Burndud: Alice Guiness
Solo exhibition in association with Juluwarlu Art Group
Burndud is a celebration of Alice’s love of culture and painting. When Alice sits down to paint her special Burndud paintings, she smooths the canvas before her. She takes her brush, considers the colours in their pots, reaches out, dips the brush into a colour and quietly paints a circle using her left hand, which is called Jambularri in the Yindjibarndi language. One circle and then another. Her focus is calm, one circle and another. She will not be interrupted.
The Burndud Ground that Alice paints has multiple meanings for Yindjibarndi people. The Burndud is a significant site on Yindjibarndi Ngurra, connected to the Ngurra Nyujuggamu –the time when the world was soft. It is also the sacred law that Yindjibarndi people have passed down through generations for more than 60,000 years. Alice continues to live by this meaning and purpose.
All across our Yindjibarndi Ngurra, there are places marked by songs and stories made by the Marrga. The Marrga are our Creation spirits, and these songs are given to them by Mingkala, our Sky God.

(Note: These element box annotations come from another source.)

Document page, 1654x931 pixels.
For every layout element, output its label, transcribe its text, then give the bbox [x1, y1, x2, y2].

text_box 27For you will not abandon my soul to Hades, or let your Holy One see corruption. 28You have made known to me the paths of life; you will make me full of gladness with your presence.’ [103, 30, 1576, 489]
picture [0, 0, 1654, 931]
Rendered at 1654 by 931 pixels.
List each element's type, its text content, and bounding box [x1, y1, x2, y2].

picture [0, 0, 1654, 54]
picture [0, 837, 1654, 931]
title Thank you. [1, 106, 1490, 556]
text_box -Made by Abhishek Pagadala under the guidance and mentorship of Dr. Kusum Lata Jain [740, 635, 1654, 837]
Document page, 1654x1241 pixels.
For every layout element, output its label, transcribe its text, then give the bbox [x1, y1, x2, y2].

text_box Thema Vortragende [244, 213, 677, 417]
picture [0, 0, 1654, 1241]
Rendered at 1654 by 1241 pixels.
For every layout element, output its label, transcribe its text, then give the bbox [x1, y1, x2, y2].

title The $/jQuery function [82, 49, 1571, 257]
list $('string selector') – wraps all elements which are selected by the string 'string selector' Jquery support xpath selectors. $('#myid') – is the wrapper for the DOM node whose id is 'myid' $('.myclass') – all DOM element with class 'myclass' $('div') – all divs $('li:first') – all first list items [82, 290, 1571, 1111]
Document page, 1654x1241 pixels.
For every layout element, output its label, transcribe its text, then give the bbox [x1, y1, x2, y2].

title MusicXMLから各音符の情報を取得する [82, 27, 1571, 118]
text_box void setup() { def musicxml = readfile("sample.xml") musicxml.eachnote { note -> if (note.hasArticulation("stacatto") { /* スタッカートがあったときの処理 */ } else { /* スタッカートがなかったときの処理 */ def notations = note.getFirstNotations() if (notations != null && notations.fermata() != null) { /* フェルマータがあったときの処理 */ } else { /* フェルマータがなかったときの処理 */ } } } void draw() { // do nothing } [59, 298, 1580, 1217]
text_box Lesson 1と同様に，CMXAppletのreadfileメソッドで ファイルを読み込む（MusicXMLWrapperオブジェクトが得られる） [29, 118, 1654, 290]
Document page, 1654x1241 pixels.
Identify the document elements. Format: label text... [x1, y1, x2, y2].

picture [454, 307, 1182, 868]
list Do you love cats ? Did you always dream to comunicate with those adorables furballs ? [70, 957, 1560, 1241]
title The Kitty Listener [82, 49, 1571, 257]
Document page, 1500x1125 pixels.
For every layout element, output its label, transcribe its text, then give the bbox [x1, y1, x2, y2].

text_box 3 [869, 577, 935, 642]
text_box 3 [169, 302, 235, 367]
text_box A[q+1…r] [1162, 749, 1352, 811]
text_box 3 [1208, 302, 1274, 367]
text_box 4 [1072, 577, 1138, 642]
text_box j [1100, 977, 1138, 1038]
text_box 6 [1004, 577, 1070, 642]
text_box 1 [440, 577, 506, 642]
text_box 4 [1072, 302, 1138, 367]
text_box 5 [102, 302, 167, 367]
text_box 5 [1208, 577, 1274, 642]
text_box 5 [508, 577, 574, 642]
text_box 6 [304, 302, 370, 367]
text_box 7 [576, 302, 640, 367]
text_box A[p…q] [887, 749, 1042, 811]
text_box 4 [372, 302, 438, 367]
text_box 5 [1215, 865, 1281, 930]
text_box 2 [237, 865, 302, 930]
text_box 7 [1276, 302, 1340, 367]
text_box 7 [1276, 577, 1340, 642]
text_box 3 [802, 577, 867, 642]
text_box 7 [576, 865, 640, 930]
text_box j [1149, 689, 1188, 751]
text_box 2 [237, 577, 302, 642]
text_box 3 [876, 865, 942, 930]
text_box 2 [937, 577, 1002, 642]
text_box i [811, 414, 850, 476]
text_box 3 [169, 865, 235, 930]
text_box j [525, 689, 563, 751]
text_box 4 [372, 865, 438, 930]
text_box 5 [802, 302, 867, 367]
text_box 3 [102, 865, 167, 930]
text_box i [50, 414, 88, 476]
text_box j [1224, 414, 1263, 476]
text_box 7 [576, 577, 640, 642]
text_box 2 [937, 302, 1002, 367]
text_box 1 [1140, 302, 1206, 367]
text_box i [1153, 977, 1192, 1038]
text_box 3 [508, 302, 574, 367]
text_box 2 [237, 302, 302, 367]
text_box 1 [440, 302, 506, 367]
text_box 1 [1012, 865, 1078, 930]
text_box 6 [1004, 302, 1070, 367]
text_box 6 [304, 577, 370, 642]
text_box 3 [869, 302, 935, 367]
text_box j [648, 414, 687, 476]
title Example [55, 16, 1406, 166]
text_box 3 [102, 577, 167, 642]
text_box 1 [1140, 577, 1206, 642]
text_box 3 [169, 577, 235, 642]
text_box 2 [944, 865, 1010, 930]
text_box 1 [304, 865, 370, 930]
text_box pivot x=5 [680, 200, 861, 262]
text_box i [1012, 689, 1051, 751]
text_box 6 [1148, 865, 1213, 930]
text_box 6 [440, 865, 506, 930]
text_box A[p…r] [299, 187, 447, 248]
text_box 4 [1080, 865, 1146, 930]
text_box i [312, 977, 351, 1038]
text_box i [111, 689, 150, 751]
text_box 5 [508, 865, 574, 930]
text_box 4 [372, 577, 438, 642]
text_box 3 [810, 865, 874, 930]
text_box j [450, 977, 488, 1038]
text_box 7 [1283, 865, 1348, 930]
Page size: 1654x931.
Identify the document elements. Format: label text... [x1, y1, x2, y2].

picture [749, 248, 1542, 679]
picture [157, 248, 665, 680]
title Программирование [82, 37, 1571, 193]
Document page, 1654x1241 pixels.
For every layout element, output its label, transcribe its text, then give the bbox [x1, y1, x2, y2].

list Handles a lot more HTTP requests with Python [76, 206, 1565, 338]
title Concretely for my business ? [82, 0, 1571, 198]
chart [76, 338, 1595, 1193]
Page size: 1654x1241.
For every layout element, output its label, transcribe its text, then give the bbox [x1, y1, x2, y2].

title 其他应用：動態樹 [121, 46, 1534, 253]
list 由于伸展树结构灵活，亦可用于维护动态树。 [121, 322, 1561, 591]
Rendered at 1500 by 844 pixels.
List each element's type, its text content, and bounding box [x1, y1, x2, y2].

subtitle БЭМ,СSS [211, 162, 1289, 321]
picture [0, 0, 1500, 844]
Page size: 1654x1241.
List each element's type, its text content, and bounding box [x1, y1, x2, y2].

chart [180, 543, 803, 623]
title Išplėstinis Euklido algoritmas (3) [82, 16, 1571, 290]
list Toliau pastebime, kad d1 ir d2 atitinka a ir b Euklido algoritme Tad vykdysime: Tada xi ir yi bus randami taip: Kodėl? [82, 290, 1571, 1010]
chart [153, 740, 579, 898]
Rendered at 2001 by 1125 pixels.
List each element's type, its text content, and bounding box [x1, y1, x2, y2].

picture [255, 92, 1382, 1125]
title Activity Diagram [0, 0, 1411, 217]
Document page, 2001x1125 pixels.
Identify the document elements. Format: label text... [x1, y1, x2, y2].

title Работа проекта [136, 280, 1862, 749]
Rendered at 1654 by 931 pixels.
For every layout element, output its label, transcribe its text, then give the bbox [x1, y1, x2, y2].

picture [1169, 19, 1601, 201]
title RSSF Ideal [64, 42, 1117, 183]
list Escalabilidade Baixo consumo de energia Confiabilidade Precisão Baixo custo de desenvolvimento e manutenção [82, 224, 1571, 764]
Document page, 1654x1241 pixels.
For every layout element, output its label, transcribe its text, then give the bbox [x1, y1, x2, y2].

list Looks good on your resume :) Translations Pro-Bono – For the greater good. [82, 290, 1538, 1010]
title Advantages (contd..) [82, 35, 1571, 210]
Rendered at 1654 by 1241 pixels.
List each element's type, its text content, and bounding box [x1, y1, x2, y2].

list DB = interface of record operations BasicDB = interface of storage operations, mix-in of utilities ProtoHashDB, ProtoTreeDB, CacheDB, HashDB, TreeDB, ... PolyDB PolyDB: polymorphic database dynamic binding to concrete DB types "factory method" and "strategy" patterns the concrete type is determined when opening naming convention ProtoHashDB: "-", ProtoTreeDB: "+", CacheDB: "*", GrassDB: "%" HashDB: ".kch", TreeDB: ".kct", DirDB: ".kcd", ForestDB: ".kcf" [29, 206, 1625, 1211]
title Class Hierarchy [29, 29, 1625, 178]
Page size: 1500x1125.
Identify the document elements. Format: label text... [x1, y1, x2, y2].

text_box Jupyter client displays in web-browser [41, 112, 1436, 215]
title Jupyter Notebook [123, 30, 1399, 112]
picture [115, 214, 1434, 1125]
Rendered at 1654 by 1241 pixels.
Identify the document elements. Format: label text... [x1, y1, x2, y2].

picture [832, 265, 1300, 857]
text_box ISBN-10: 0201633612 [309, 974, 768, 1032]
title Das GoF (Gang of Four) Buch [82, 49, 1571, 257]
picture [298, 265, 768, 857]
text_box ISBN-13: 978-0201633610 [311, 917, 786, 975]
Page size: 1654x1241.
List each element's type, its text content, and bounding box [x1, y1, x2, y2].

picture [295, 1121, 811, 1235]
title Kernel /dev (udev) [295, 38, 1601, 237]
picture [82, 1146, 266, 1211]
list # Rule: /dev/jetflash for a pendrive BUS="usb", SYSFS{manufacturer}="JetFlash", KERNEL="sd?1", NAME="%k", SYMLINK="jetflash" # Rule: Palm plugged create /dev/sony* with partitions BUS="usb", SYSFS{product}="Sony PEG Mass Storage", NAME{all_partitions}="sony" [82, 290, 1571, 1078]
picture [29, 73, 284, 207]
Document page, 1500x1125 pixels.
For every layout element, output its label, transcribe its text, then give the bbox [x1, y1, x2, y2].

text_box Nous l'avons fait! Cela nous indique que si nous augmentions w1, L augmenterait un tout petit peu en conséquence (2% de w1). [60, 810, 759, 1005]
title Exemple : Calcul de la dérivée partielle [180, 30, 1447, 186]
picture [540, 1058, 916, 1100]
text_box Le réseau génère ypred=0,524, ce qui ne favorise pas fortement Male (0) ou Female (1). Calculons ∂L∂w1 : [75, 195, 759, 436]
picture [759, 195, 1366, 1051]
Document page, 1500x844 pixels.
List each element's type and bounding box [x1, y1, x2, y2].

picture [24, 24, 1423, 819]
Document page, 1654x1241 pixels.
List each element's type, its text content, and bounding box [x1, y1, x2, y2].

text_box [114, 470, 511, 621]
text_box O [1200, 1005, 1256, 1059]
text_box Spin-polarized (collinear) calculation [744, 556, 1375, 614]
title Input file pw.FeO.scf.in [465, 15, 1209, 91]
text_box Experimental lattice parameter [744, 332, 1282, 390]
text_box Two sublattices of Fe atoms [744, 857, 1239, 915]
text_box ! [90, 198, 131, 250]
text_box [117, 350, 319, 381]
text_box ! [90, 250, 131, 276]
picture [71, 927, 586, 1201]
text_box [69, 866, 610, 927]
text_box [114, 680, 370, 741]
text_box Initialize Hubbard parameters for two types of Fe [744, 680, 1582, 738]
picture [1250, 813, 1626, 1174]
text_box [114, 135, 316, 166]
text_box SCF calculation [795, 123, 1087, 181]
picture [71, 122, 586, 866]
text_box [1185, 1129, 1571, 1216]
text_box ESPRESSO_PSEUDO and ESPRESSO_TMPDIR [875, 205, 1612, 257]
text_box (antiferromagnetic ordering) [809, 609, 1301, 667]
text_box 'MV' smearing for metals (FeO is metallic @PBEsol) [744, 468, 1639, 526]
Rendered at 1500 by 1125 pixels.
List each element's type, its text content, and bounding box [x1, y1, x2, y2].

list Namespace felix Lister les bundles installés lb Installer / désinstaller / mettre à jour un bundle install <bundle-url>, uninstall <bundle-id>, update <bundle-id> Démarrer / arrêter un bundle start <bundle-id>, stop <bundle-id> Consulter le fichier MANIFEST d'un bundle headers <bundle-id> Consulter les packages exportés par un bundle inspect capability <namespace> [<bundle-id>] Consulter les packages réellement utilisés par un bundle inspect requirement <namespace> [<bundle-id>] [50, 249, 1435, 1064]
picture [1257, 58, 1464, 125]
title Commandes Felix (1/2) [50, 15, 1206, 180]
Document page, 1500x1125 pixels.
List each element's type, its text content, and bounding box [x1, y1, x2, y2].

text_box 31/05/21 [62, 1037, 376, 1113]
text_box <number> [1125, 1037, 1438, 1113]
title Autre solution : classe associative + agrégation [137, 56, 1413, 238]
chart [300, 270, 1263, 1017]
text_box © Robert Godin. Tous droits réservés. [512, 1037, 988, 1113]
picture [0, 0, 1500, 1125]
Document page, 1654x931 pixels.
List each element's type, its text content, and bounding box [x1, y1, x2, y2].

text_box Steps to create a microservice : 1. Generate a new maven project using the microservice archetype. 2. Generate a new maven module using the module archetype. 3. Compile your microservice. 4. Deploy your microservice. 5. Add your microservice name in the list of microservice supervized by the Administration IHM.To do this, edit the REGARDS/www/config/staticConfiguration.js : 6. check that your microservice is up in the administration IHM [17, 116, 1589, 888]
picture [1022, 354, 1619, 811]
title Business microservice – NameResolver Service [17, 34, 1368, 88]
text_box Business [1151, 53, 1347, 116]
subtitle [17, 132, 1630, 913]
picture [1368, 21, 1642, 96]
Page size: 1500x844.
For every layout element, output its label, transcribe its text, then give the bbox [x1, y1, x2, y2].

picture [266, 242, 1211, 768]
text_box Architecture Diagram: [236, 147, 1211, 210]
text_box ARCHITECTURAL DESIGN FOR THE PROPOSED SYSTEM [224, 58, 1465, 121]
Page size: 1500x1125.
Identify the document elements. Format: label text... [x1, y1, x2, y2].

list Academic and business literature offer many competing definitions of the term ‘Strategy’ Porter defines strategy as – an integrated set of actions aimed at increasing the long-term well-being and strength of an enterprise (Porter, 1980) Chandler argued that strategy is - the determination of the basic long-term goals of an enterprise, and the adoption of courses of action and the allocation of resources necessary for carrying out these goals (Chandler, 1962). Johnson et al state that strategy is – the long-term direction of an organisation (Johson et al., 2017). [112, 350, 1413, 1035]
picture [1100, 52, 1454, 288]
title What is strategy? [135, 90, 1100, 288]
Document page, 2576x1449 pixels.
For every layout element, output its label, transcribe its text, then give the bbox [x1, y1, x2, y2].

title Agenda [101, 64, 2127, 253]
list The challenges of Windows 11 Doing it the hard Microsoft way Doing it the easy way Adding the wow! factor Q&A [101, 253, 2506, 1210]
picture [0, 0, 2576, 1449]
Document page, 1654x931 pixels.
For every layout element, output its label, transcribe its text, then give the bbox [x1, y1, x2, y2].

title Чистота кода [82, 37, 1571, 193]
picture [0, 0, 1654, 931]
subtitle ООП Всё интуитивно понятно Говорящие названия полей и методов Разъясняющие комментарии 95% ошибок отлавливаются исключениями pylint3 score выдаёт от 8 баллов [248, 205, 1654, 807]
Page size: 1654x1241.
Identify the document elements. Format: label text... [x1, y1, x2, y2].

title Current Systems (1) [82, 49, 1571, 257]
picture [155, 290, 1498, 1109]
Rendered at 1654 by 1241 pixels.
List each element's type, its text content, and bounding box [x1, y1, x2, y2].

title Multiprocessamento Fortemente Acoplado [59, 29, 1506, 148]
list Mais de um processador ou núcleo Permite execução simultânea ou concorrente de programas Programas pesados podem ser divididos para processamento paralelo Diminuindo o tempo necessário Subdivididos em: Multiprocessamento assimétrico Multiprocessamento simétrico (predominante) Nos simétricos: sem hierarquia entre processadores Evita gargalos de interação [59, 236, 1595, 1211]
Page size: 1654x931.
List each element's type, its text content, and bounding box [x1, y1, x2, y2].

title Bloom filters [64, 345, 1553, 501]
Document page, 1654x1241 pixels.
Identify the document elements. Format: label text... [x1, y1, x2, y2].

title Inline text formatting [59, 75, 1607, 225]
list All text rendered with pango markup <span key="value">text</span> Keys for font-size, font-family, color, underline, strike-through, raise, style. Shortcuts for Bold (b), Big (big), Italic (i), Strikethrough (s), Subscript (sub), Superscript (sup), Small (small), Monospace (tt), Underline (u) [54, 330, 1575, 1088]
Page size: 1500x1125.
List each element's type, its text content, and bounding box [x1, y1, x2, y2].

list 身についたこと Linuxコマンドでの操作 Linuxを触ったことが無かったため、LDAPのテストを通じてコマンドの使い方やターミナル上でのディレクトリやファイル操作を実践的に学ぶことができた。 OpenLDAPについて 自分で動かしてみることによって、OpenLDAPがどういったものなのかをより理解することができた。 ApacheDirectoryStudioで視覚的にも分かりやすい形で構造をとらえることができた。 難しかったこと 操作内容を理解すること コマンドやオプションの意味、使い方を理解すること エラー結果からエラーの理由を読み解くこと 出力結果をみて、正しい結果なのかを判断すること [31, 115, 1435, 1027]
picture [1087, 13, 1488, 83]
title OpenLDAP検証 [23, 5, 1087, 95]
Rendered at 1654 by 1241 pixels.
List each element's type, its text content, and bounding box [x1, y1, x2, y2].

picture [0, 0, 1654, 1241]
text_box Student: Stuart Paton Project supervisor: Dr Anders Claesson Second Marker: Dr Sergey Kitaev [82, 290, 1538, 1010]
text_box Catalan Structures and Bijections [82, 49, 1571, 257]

The Marrga sang the sacred Law that we call the Burndud. Every summer, in the Birdirra Law Ceremonies, our young men are chosen by their parents to take the sacred journey from boyhood to manhood. At this time, they will be given the knowledge and responsibilities to carry forward the traditions of songs and wisdom, to see beyond what was once withheld to those without passage. Alice places a high value on all things equal by the way it makes her feel, and this can be seen throughout her work.
Alice expresses her deep joy and positivity by painting the Burndud, mirroring the ceremony she dances every year at law ground in a circular continuous motion until the boys have returned from the first part of initiation. Her use of bold colour and vibrating patterns embody the rhythms and movement of the women dancing and the men singing.
Alice’s storytelling through her paintings is a contemporary form of oral history, a personal story told using canvas and colours, memories of the past, and a projection of the future.